Witchend Mon 20-Feb-17 17:38:27

It depends.

I think sometimes we go overboard in expecting children to share. I wouldn't walk into someone else's house and pick up their phone and play on it without asking first. Yet we expect children to share all their toys if a friend comes round.

I've also seen the situation where a child has brought something (eg a doll's buggy) down to the park (so clearly not belonging to the park) and is playing with it and another child's mother tells them they should share with their child. I don't agree with that.

However if you go round to someone's house I would expect some toys out to be shared.

I had a compromise with my dc. If there was anything they didn't want to share they had to tell me beforehand and I would put it away.
I don't ever remember them asking to put away more than two things, but they then knew that anything out had to be shared, and they were actually really good at that.

But then mine were good at sharing (bad at other things!) so maybe if they'd hated sharing I'd have done things differently.

I did know someone who complained that other children were really bad at sharing with her child. When they came round I found out why: Her dc would try and secrete anything they fancied to take home. Upon discovery mum's reaction was "oh he likes it so much, can he just borrow it?"
I suggested maybe it was him that had the issues with sharing after that. Went down brilliantly as you can imagine. grin Poor sensitive deprived little darling.

Batteriesallgone Mon 20-Feb-17 17:39:09

Your friends are being weird.

Of course if someone comes to your house you share your toys with them. You are sharing your space, food, toilet etc the whole invite is an exercise in sharing FFS. Do you have to bring your own biscuits and thermos too?

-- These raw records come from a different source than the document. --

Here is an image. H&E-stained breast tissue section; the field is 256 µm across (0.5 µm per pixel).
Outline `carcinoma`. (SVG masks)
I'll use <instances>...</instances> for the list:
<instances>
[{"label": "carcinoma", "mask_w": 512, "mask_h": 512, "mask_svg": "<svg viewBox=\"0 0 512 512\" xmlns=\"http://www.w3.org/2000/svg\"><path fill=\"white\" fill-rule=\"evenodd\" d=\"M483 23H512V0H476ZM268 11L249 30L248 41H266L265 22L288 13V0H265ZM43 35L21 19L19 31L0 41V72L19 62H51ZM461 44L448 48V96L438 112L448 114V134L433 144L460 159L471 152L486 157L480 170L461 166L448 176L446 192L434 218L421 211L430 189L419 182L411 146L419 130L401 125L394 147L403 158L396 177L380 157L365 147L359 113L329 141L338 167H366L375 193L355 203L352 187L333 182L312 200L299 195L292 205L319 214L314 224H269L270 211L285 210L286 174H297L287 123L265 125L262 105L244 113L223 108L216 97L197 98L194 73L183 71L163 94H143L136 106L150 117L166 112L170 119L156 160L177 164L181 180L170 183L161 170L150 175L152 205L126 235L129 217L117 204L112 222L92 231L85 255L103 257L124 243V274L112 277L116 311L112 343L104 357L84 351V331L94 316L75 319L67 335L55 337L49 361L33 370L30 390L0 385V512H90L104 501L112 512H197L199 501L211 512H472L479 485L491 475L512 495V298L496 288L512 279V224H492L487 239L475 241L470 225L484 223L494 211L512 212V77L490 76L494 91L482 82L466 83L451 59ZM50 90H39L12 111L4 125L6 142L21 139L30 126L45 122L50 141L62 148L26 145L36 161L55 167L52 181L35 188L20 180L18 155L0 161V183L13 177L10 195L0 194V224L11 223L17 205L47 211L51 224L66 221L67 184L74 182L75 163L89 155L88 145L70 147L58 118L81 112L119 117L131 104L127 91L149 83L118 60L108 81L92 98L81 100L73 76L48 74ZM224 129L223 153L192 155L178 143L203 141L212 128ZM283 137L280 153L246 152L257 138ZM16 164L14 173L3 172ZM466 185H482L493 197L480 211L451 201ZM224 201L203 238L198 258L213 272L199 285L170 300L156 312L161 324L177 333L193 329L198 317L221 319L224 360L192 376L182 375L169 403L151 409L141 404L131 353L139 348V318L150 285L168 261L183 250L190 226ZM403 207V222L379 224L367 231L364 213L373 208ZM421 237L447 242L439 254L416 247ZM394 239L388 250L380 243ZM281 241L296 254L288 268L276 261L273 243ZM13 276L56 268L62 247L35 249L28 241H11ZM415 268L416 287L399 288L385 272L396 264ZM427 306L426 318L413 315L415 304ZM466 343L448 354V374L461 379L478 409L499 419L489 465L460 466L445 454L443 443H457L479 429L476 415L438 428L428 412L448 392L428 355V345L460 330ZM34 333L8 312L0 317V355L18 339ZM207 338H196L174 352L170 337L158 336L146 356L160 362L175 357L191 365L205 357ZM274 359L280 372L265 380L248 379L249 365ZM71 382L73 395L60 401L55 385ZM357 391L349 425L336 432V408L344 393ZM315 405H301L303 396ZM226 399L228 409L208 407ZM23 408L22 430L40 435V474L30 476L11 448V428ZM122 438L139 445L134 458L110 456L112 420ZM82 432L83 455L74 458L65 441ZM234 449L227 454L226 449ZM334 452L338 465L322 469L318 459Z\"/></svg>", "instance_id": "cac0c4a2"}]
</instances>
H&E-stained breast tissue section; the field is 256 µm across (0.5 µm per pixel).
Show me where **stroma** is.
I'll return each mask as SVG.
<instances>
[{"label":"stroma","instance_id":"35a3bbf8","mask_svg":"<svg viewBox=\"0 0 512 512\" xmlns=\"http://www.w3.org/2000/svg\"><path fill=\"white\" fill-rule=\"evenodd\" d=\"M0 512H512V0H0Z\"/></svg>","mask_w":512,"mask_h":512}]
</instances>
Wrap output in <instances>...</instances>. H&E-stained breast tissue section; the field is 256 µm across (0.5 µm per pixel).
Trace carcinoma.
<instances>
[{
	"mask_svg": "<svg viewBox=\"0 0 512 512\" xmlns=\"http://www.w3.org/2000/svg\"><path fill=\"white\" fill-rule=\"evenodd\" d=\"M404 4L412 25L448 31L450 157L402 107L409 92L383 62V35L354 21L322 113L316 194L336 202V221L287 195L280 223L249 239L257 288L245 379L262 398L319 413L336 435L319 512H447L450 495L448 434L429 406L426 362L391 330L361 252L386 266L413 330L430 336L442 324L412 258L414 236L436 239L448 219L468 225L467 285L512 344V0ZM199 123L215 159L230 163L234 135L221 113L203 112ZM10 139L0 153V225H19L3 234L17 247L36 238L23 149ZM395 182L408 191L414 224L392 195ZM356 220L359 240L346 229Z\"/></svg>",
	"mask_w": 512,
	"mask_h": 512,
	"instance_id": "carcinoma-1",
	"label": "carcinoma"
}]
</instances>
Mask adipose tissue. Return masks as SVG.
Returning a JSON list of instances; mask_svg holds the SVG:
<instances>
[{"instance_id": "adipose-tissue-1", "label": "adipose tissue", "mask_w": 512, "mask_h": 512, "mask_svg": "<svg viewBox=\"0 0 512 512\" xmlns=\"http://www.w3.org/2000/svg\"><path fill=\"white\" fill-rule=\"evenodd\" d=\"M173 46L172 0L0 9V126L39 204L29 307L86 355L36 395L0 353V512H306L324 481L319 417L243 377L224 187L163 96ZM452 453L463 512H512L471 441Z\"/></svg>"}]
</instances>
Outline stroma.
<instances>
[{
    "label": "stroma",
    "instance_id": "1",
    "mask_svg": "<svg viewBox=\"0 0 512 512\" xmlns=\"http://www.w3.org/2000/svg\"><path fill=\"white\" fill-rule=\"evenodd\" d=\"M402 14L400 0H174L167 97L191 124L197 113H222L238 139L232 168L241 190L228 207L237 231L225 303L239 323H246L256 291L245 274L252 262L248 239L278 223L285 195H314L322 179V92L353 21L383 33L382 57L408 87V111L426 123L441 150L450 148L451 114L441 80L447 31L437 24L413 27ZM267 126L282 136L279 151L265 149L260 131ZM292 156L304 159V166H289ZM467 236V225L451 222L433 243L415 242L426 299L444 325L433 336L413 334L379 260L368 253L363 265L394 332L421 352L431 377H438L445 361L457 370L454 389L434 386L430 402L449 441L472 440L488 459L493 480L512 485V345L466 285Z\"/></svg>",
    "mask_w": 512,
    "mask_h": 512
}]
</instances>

What about toilet paper? grin

The ball in the park is again very strange because balls are so much more fun in a group than on your own.

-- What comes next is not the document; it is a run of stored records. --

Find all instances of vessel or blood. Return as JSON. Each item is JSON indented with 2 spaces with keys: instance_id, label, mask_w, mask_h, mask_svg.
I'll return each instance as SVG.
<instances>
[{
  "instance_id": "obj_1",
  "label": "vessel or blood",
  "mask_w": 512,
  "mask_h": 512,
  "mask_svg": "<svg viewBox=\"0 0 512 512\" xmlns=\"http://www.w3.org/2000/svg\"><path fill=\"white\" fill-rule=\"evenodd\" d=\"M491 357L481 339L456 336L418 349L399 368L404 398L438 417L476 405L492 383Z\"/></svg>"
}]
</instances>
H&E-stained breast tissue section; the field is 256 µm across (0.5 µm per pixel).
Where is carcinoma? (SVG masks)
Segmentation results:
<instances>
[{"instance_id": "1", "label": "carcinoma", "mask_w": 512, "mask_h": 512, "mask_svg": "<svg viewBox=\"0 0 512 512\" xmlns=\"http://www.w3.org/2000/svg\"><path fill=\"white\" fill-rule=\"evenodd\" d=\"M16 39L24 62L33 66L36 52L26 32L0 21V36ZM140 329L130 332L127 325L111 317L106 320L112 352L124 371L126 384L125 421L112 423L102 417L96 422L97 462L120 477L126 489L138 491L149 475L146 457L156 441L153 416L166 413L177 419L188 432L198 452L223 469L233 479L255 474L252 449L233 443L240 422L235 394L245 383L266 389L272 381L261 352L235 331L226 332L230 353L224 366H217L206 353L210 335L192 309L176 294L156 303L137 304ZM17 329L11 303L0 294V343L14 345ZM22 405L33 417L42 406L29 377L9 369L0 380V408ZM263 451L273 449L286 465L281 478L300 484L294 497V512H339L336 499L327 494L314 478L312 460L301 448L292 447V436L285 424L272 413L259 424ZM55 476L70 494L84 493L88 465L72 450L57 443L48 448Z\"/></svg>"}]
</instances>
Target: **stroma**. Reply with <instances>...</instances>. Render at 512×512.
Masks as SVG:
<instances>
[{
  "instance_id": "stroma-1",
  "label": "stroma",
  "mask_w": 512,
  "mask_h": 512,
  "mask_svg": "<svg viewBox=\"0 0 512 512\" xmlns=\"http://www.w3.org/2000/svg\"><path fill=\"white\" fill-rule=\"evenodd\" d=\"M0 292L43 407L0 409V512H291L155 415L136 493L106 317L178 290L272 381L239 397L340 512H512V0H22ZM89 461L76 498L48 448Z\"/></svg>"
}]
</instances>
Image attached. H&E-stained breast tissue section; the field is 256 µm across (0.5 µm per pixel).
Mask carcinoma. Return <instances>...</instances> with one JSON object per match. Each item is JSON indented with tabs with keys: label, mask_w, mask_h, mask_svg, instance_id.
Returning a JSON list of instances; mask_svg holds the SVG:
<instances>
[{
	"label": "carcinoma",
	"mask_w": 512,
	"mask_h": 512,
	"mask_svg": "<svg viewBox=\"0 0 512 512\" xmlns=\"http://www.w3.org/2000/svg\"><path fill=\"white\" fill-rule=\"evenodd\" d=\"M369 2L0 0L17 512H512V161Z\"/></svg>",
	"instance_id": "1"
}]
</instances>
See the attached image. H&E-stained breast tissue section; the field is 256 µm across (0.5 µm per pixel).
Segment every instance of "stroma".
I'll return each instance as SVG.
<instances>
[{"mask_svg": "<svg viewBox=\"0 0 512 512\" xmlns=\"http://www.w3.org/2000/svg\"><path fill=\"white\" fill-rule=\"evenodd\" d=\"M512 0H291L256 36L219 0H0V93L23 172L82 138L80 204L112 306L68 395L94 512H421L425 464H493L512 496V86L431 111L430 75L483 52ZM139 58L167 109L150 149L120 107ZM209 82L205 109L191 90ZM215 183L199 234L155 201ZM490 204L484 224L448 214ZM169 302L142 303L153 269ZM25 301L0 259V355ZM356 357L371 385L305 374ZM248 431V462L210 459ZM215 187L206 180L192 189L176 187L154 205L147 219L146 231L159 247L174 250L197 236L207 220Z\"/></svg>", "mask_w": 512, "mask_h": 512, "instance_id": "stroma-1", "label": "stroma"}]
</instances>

I don't agree children should be forced to share. I prefer to model good playing and reward my kids when they share. If they don't want to on a play date I tend to offer the visiting child an/some other toys and try and distract them, but to be honest it's not a problem I often have because they love other kids playing with their toys, always seems to open up other play possibilities or make their toys seem more interesting!

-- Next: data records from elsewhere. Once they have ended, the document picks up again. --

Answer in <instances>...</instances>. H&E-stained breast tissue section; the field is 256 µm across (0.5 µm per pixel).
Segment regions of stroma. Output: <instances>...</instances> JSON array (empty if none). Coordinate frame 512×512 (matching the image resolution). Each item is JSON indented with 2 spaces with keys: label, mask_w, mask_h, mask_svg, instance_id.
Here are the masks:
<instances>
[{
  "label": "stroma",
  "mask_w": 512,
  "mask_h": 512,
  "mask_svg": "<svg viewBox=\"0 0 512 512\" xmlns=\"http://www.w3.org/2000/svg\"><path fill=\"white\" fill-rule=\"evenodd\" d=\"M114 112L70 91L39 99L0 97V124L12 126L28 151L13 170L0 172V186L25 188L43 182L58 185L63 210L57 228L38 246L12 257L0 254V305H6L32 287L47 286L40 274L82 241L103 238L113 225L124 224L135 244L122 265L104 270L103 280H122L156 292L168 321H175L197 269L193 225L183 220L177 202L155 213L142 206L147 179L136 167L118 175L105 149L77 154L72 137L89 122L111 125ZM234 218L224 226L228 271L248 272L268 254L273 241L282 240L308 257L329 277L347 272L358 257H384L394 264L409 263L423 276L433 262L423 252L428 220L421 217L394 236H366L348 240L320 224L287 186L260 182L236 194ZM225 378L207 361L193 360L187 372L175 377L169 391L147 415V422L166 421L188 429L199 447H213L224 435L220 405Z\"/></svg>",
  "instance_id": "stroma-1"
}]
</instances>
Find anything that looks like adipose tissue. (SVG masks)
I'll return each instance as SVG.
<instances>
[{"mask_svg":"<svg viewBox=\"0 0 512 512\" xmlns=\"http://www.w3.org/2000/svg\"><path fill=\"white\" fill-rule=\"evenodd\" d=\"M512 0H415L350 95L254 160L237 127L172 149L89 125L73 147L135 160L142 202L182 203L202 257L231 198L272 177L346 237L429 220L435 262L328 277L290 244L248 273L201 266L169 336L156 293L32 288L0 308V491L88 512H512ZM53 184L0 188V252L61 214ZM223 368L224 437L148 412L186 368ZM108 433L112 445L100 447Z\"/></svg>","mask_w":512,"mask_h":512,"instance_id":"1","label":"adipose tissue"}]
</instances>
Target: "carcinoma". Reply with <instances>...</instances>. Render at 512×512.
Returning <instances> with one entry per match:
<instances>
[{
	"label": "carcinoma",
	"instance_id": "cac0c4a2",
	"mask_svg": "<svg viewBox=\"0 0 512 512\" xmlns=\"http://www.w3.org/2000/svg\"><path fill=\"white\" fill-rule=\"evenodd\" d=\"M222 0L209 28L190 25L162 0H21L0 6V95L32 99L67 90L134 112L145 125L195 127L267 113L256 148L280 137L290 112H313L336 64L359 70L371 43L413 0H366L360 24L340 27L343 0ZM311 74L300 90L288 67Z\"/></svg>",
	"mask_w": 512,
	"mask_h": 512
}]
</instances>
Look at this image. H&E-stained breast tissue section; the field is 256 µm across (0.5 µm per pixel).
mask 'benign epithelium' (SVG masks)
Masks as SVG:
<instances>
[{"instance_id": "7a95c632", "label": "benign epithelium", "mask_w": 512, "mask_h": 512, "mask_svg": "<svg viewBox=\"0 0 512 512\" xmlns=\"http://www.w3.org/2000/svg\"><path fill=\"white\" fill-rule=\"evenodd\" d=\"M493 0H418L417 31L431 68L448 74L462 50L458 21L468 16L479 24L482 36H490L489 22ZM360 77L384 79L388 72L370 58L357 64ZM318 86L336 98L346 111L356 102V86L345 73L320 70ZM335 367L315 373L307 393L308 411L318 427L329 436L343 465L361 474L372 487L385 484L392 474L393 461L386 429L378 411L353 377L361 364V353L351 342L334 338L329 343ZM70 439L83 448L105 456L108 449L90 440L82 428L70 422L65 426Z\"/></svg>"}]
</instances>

witsender Mon 20-Feb-17 17:39:45

We don't force sharing, it is pretty pointless otherwise. But if someone comes over I ask the kids to put away anything they don't want touched, likewise they get to say if they don't want anyone going in their rooms.

Gardencentregroupie Mon 20-Feb-17 17:40:31

Oh your friend is a total weirdo under those circumstances. Why bring a bloody ball? Did she expect her DS to just practice his dribbling alone? Way to make him the odd kid nobody wants to play with. How lonely for him.

Tweetypie30 Mon 20-Feb-17 17:44:45

I can't believe your friend doesn't make her daughter share her toys when you go over to play. I wouldn't be going back again. I know it's hard for little ones to share but they do need to learn. I'm 100% behind hiding special soft toys or others but to not let your child play with anything and you have to take your own is just wrong. The ball friend is weird to. Is it the same person? I could understand if it was a scooter or bike but not a ball. The whole point is to play with someone else. How else is it going to be thrown or kicked back to you!?! Try and find some more likeminded people to hang out with.